● **STORED DATA**
>>>>>

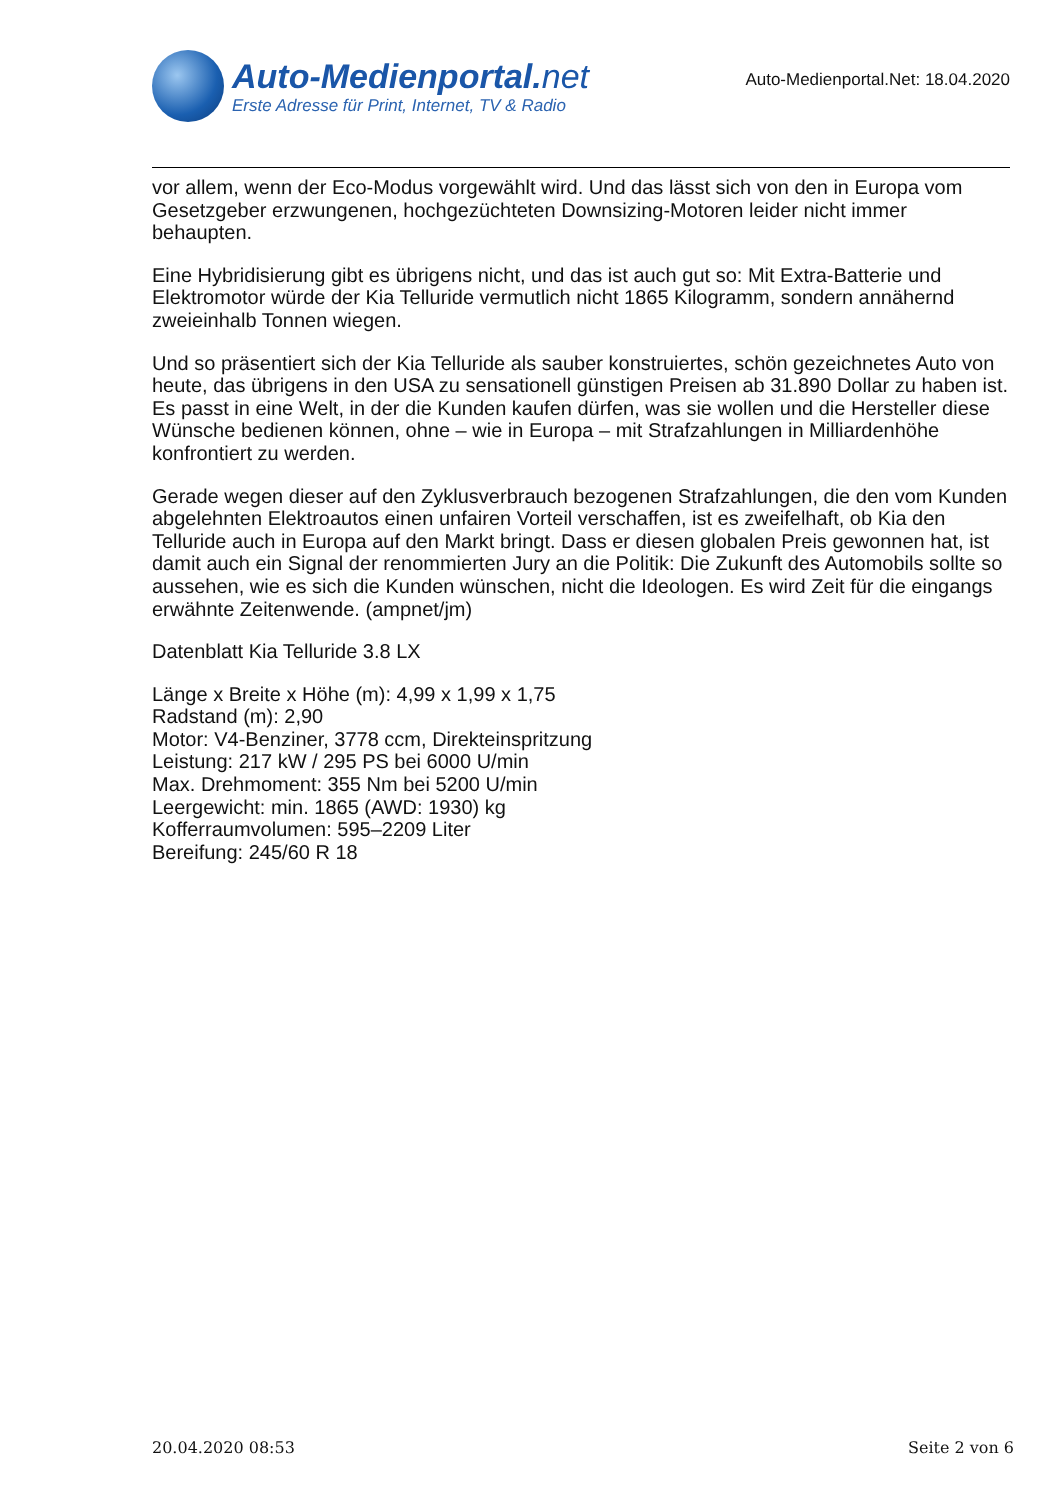Auto-Medienportal.net
Erste Adresse für Print, Internet, TV & Radio
Auto-Medienportal.Net: 18.04.2020
vor allem, wenn der Eco-Modus vorgewählt wird. Und das lässt sich von den in Europa vom Gesetzgeber erzwungenen, hochgezüchteten Downsizing-Motoren leider nicht immer behaupten.
Eine Hybridisierung gibt es übrigens nicht, und das ist auch gut so: Mit Extra-Batterie und Elektromotor würde der Kia Telluride vermutlich nicht 1865 Kilogramm, sondern annähernd zweieinhalb Tonnen wiegen.
Und so präsentiert sich der Kia Telluride als sauber konstruiertes, schön gezeichnetes Auto von heute, das übrigens in den USA zu sensationell günstigen Preisen ab 31.890 Dollar zu haben ist. Es passt in eine Welt, in der die Kunden kaufen dürfen, was sie wollen und die Hersteller diese Wünsche bedienen können, ohne – wie in Europa – mit Strafzahlungen in Milliardenhöhe konfrontiert zu werden.
Gerade wegen dieser auf den Zyklusverbrauch bezogenen Strafzahlungen, die den vom Kunden abgelehnten Elektroautos einen unfairen Vorteil verschaffen, ist es zweifelhaft, ob Kia den Telluride auch in Europa auf den Markt bringt. Dass er diesen globalen Preis gewonnen hat, ist damit auch ein Signal der renommierten Jury an die Politik: Die Zukunft des Automobils sollte so aussehen, wie es sich die Kunden wünschen, nicht die Ideologen. Es wird Zeit für die eingangs erwähnte Zeitenwende. (ampnet/jm)
Datenblatt Kia Telluride 3.8 LX
Länge x Breite x Höhe (m): 4,99 x 1,99 x 1,75
Radstand (m): 2,90
Motor: V4-Benziner, 3778 ccm, Direkteinspritzung
Leistung: 217 kW / 295 PS bei 6000 U/min
Max. Drehmoment: 355 Nm bei 5200 U/min
Leergewicht: min. 1865 (AWD: 1930) kg
Kofferraumvolumen: 595–2209 Liter
Bereifung: 245/60 R 18
20.04.2020 08:53 Seite 2 von 6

<<<<<

● **HOW TO COMPLETE THIS TASK**
From the first line to the last, repeat the records exactly. Leave out the pictures.

● **TASK OUTPUT**
Auto-Medienportal.net
Erste Adresse für Print, Internet, TV & Radio
Auto-Medienportal.Net: 18.04.2020
vor allem, wenn der Eco-Modus vorgewählt wird. Und das lässt sich von den in Europa vom Gesetzgeber erzwungenen, hochgezüchteten Downsizing-Motoren leider nicht immer behaupten.
Eine Hybridisierung gibt es übrigens nicht, und das ist auch gut so: Mit Extra-Batterie und Elektromotor würde der Kia Telluride vermutlich nicht 1865 Kilogramm, sondern annähernd zweieinhalb Tonnen wiegen.
Und so präsentiert sich der Kia Telluride als sauber konstruiertes, schön gezeichnetes Auto von heute, das übrigens in den USA zu sensationell günstigen Preisen ab 31.890 Dollar zu haben ist. Es passt in eine Welt, in der die Kunden kaufen dürfen, was sie wollen und die Hersteller diese Wünsche bedienen können, ohne – wie in Europa – mit Strafzahlungen in Milliardenhöhe konfrontiert zu werden.
Gerade wegen dieser auf den Zyklusverbrauch bezogenen Strafzahlungen, die den vom Kunden abgelehnten Elektroautos einen unfairen Vorteil verschaffen, ist es zweifelhaft, ob Kia den Telluride auch in Europa auf den Markt bringt. Dass er diesen globalen Preis gewonnen hat, ist damit auch ein Signal der renommierten Jury an die Politik: Die Zukunft des Automobils sollte so aussehen, wie es sich die Kunden wünschen, nicht die Ideologen. Es wird Zeit für die eingangs erwähnte Zeitenwende. (ampnet/jm)
Datenblatt Kia Telluride 3.8 LX
Länge x Breite x Höhe (m): 4,99 x 1,99 x 1,75
Radstand (m): 2,90
Motor: V4-Benziner, 3778 ccm, Direkteinspritzung
Leistung: 217 kW / 295 PS bei 6000 U/min
Max. Drehmoment: 355 Nm bei 5200 U/min
Leergewicht: min. 1865 (AWD: 1930) kg
Kofferraumvolumen: 595–2209 Liter
Bereifung: 245/60 R 18
20.04.2020 08:53 Seite 2 von 6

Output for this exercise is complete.